Raw data:
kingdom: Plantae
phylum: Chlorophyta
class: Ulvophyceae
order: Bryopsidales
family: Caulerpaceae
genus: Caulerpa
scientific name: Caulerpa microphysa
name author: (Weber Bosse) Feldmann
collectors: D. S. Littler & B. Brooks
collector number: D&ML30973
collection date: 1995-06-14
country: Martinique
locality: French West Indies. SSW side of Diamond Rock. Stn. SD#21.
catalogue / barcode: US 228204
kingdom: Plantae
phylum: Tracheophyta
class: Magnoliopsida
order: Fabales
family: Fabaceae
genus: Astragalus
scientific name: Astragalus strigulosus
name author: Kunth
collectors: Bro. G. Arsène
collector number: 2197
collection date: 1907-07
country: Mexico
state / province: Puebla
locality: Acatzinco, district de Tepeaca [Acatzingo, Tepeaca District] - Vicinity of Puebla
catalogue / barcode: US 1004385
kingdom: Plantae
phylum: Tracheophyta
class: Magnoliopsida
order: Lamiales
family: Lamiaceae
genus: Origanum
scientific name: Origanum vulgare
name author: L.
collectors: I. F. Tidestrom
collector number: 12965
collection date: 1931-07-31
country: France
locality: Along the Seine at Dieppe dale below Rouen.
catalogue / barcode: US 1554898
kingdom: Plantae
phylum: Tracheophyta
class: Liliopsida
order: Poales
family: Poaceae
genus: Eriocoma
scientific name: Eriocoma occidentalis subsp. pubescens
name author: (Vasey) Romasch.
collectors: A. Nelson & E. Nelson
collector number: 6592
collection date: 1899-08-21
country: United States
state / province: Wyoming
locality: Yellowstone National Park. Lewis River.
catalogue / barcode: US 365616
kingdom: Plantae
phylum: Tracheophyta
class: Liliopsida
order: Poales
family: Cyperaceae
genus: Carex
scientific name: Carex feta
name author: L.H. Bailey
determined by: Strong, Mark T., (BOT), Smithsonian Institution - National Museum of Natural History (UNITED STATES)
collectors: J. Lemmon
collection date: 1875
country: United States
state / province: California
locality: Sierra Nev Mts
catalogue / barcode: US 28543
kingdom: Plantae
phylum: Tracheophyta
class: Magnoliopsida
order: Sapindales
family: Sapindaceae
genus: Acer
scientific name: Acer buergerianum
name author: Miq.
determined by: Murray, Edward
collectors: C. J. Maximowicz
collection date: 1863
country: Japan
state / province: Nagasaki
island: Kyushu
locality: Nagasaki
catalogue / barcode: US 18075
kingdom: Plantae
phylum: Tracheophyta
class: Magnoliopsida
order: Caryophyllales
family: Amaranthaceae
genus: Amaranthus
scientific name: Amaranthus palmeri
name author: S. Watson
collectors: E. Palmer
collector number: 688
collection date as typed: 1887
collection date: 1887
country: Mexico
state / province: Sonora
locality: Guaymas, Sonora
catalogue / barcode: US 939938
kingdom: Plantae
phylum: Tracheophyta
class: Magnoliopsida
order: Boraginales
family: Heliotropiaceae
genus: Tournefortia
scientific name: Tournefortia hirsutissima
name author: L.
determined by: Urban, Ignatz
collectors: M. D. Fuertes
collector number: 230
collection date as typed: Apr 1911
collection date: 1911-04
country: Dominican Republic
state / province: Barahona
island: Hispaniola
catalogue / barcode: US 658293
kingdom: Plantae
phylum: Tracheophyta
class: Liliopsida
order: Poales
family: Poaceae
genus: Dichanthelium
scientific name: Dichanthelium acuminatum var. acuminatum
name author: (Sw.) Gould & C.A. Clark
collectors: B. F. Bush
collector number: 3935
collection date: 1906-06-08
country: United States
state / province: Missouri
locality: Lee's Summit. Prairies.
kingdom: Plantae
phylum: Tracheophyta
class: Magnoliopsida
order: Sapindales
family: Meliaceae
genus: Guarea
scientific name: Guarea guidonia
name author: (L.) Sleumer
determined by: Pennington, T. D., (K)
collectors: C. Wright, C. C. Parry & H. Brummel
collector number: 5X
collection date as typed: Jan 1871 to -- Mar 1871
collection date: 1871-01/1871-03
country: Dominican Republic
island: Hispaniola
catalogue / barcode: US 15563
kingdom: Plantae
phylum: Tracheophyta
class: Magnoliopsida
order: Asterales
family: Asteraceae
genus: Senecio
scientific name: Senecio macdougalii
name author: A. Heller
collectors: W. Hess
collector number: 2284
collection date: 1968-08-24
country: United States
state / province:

Exercise instructions:
Convert the lines of all the rows above into a JSON list of strings, one string per line, with blank lines left out.

Exercise response:
[
  "kingdom: Plantae",
  "phylum: Chlorophyta",
  "class: Ulvophyceae",
  "order: Bryopsidales",
  "family: Caulerpaceae",
  "genus: Caulerpa",
  "scientific name: Caulerpa microphysa",
  "name author: (Weber Bosse) Feldmann",
  "collectors: D. S. Littler & B. Brooks",
  "collector number: D&ML30973",
  "collection date: 1995-06-14",
  "country: Martinique",
  "locality: French West Indies. SSW side of Diamond Rock. Stn. SD#21.",
  "catalogue / barcode: US 228204",
  "kingdom: Plantae",
  "phylum: Tracheophyta",
  "class: Magnoliopsida",
  "order: Fabales",
  "family: Fabaceae",
  "genus: Astragalus",
  "scientific name: Astragalus strigulosus",
  "name author: Kunth",
  "collectors: Bro. G. Arsène",
  "collector number: 2197",
  "collection date: 1907-07",
  "country: Mexico",
  "state / province: Puebla",
  "locality: Acatzinco, district de Tepeaca [Acatzingo, Tepeaca District] - Vicinity of Puebla",
  "catalogue / barcode: US 1004385",
  "kingdom: Plantae",
  "phylum: Tracheophyta",
  "class: Magnoliopsida",
  "order: Lamiales",
  "family: Lamiaceae",
  "genus: Origanum",
  "scientific name: Origanum vulgare",
  "name author: L.",
  "collectors: I. F. Tidestrom",
  "collector number: 12965",
  "collection date: 1931-07-31",
  "country: France",
  "locality: Along the Seine at Dieppe dale below Rouen.",
  "catalogue / barcode: US 1554898",
  "kingdom: Plantae",
  "phylum: Tracheophyta",
  "class: Liliopsida",
  "order: Poales",
  "family: Poaceae",
  "genus: Eriocoma",
  "scientific name: Eriocoma occidentalis subsp. pubescens",
  "name author: (Vasey) Romasch.",
  "collectors: A. Nelson & E. Nelson",
  "collector number: 6592",
  "collection date: 1899-08-21",
  "country: United States",
  "state / province: Wyoming",
  "locality: Yellowstone National Park. Lewis River.",
  "catalogue / barcode: US 365616",
  "kingdom: Plantae",
  "phylum: Tracheophyta",
  "class: Liliopsida",
  "order: Poales",
  "family: Cyperaceae",
  "genus: Carex",
  "scientific name: Carex feta",
  "name author: L.H. Bailey",
  "determined by: Strong, Mark T., (BOT), Smithsonian Institution - National Museum of Natural History (UNITED STATES)",
  "collectors: J. Lemmon",
  "collection date: 1875",
  "country: United States",
  "state / province: California",
  "locality: Sierra Nev Mts",
  "catalogue / barcode: US 28543",
  "kingdom: Plantae",
  "phylum: Tracheophyta",
  "class: Magnoliopsida",
  "order: Sapindales",
  "family: Sapindaceae",
  "genus: Acer",
  "scientific name: Acer buergerianum",
  "name author: Miq.",
  "determined by: Murray, Edward",
  "collectors: C. J. Maximowicz",
  "collection date: 1863",
  "country: Japan",
  "state / province: Nagasaki",
  "island: Kyushu",
  "locality: Nagasaki",
  "catalogue / barcode: US 18075",
  "kingdom: Plantae",
  "phylum: Tracheophyta",
  "class: Magnoliopsida",
  "order: Caryophyllales",
  "family: Amaranthaceae",
  "genus: Amaranthus",
  "scientific name: Amaranthus palmeri",
  "name author: S. Watson",
  "collectors: E. Palmer",
  "collector number: 688",
  "collection date as typed: 1887",
  "collection date: 1887",
  "country: Mexico",
  "state / province: Sonora",
  "locality: Guaymas, Sonora",
  "catalogue / barcode: US 939938",
  "kingdom: Plantae",
  "phylum: Tracheophyta",
  "class: Magnoliopsida",
  "order: Boraginales",
  "family: Heliotropiaceae",
  "genus: Tournefortia",
  "scientific name: Tournefortia hirsutissima",
  "name author: L.",
  "determined by: Urban, Ignatz",
  "collectors: M. D. Fuertes",
  "collector number: 230",
  "collection date as typed: Apr 1911",
  "collection date: 1911-04",
  "country: Dominican Republic",
  "state / province: Barahona",
  "island: Hispaniola",
  "catalogue / barcode: US 658293",
  "kingdom: Plantae",
  "phylum: Tracheophyta",
  "class: Liliopsida",
  "order: Poales",
  "family: Poaceae",
  "genus: Dichanthelium",
  "scientific name: Dichanthelium acuminatum var. acuminatum",
  "name author: (Sw.) Gould & C.A. Clark",
  "collectors: B. F. Bush",
  "collector number: 3935",
  "collection date: 1906-06-08",
  "country: United States",
  "state / province: Missouri",
  "locality: Lee's Summit. Prairies.",
  "kingdom: Plantae",
  "phylum: Tracheophyta",
  "class: Magnoliopsida",
  "order: Sapindales",
  "family: Meliaceae",
  "genus: Guarea",
  "scientific name: Guarea guidonia",
  "name author: (L.) Sleumer",
  "determined by: Pennington, T. D., (K)",
  "collectors: C. Wright, C. C. Parry & H. Brummel",
  "collector number: 5X",
  "collection date as typed: Jan 1871 to -- Mar 1871",
  "collection date: 1871-01/1871-03",
  "country: Dominican Republic",
  "island: Hispaniola",
  "catalogue / barcode: US 15563",
  "kingdom: Plantae",
  "phylum: Tracheophyta",
  "class: Magnoliopsida",
  "order: Asterales",
  "family: Asteraceae",
  "genus: Senecio",
  "scientific name: Senecio macdougalii",
  "name author: A. Heller",
  "collectors: W. Hess",
  "collector number: 2284",
  "collection date: 1968-08-24",
  "country: United States",
  "state / province:"
]